QUOTED PASSAGE —
'''

Populates preprocessing tables with locations for a new focus area. If the area has already been precomputed it will immediately return with the location ID range. Small areas (e.g. town) take a few minutes to compute. Large areas (e.g. city) take up to 1 hour to compute. The database tables will be SQL locked whilst the data import is occuring to ensure new locations are allocated continuous primary key IDs, allowing a simple result range (start ID and end ID) to be returned as opposed to a long list of IDs for each new location.

This funciton is process safe but not thread safe as it uses an internal Queue() object to coordinate multiple database cursors and efficiently insert data using parallel SQL inserts.

The global area (referenced using the focus area key ‘admin_lookup_table’) must be already created and available in the same schema as this new focus area.

If the table already exists and already has locations then no import wil occur (assuming area has already been preprocessed).

Parameters
  • focus_area (dict) – focus area description

  • database_pool (dict) – pool of PostgresqlHandler.PostgresqlHandler objects for each of the 4 table types used to execute parallel SQL imports e.g. { ‘admin’ : PostgresqlHandler.PostgresqlHandler, … }

  • schema (str) – Postgres schema name under which tables will be created

  • table_point (str) – Table name suffix to append to focus area ID to make point table

  • table_line (str) – Table name suffix to append to focus area ID to make line table

  • table_poly (str) – Table name suffix to append to focus area ID to make polygon table

  • table_admin (str) – Table name suffix to append to focus area ID to make admin region table

  • timeout_statement (int) – number of seconds to allow each SQL statement

  • timeout_overall (int) – number of seconds total to allow each SQL statement (including retries)

  • logger (logging.Logger) – logger object (optional)

Returns

for each table a tuple with the new location primary key ID range e.g. { ‘focus1_admin’ : (nLocIDStart, nLocIDEnd), … }

Return type

dict

geoparsepy.geo_preprocess_lib.execute_preprocessing_global(global_area, database_pool, schema, table_point='point', table_line='line', table_poly='poly', table_admin='admin', timeout_statement=2000000, timeout_overall=2000000, logger=None)[source]

Populates preprocessing tables with locations for a global area (up to admin level 6). This can take a very long time (about 3 days on a 2GHz CPU) so the default database timeout values are large (e.g. 1209600). The database tables will be SQL locked whilst the data import is occuring to ensure new locations are allocated continuous primary key IDs, allowing a simple result range (start ID and end ID) to be returned as opposed to a long list of IDs for each new location.

'''

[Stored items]
'''

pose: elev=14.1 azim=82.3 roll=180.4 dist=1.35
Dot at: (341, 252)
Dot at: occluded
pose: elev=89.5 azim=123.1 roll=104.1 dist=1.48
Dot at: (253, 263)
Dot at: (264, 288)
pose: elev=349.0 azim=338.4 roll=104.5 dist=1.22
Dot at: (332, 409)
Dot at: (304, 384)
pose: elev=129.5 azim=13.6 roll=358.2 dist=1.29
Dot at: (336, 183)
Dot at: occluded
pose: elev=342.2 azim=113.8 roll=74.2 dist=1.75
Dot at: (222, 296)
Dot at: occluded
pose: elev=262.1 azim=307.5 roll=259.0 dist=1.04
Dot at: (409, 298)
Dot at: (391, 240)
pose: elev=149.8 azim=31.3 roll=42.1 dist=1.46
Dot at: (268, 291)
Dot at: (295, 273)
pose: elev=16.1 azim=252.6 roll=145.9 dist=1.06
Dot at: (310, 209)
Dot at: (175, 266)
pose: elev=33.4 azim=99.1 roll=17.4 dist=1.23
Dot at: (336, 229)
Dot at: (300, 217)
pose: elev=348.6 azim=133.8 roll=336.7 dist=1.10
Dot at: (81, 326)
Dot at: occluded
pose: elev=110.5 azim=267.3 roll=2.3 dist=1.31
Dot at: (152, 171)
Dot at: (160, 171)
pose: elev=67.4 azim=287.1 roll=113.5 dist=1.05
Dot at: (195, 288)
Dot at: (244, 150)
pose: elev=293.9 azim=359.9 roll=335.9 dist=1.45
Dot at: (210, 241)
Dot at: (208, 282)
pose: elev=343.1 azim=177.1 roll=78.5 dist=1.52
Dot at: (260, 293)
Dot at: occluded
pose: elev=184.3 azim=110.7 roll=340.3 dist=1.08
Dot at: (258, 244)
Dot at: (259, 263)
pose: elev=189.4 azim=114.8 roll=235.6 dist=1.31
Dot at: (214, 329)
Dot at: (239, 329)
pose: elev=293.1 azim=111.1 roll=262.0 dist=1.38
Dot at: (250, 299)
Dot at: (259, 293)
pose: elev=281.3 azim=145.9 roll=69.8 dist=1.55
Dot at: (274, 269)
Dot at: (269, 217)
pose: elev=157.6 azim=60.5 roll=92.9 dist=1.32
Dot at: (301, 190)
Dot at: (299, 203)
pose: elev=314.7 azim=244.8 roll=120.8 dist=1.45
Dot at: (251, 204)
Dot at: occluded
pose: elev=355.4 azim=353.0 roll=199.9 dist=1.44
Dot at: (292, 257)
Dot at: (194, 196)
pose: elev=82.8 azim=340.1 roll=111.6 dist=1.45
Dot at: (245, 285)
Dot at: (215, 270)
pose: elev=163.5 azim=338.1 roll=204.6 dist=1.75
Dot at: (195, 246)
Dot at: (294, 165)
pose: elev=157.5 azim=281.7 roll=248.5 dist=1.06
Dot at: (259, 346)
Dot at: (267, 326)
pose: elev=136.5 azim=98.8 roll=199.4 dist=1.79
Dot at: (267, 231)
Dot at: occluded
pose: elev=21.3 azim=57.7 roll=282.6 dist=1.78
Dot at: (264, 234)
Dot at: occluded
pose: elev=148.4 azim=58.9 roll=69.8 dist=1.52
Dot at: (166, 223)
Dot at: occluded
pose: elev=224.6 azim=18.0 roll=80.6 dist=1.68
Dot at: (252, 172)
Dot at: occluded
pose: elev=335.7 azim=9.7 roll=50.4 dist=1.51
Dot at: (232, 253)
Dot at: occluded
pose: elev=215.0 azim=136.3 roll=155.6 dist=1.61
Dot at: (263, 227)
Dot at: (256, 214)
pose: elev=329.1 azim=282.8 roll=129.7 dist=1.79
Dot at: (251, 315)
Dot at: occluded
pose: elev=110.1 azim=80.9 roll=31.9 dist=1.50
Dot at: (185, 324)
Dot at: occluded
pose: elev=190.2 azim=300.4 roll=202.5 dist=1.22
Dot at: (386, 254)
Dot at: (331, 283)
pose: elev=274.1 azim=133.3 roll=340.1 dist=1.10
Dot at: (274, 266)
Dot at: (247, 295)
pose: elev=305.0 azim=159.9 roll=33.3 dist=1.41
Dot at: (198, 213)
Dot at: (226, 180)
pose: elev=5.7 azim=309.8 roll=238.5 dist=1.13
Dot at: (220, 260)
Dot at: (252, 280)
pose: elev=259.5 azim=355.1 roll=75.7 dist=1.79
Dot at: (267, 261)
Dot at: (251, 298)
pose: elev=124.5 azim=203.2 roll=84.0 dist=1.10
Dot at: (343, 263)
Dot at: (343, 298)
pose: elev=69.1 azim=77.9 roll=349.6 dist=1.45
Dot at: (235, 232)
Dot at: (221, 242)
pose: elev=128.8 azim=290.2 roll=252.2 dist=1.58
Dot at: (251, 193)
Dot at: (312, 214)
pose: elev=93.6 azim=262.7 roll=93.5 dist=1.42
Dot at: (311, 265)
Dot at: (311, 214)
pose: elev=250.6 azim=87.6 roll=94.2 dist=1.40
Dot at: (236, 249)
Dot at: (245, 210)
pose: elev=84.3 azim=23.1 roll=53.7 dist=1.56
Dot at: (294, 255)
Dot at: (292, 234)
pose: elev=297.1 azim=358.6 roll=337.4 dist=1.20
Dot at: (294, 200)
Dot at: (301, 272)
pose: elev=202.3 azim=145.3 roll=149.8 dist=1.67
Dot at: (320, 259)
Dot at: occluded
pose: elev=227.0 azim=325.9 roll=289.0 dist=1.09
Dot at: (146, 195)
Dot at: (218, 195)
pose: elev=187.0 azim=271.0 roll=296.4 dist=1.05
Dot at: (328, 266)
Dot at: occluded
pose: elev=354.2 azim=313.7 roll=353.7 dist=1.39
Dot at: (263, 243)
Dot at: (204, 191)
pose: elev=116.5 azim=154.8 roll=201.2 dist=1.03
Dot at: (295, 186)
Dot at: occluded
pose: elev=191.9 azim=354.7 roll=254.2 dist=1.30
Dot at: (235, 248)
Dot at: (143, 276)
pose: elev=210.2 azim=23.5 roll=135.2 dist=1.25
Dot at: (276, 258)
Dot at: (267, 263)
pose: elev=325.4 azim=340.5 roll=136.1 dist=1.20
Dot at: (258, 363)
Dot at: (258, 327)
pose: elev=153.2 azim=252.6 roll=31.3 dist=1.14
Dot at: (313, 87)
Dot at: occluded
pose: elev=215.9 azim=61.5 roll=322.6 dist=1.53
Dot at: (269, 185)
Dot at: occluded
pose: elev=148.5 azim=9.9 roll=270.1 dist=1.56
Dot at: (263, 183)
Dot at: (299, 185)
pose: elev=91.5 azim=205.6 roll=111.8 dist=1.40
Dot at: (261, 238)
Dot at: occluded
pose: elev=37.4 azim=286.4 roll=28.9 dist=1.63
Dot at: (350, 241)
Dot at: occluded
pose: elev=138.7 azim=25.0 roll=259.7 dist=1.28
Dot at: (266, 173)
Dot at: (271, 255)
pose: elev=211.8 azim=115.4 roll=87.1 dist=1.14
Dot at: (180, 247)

'''

SET PROBLEM 1 — Write out the preprocessing documentation from "Populates preprocessing tables with locations for a new" to "parallel SQL inserts.".
SET PROBLEM 2 — Rewrite the paragraph of the preprocessing documentation that begins "Populates preprocessing tables with locations for a new focus area" as a short bulleted list that keeps its main facts.

FULL ANSWER 1 —
Populates preprocessing tables with locations for a new focus area. If the area has already been precomputed it will immediately return with the location ID range. Small areas (e.g. town) take a few minutes to compute. Large areas (e.g. city) take up to 1 hour to compute. The database tables will be SQL locked whilst the data import is occuring to ensure new locations are allocated continuous primary key IDs, allowing a simple result range (start ID and end ID) to be returned as opposed to a long list of IDs for each new location.

This funciton is process safe but not thread safe as it uses an internal Queue() object to coordinate multiple database cursors and efficiently insert data using parallel SQL inserts.

FULL ANSWER 2 —
- Fills preprocessing tables with locations for a new focus area.
- If the area has already been precomputed, returns the location ID range immediately.
- Small areas, such as a town, take a few minutes to compute. Large areas, such as a city, take up to 1 hour.
- The database tables are SQL locked during the import so that new locations receive continuous primary key IDs.
- Because the IDs are continuous, the result is a simple range (start ID and end ID) rather than a long list of IDs.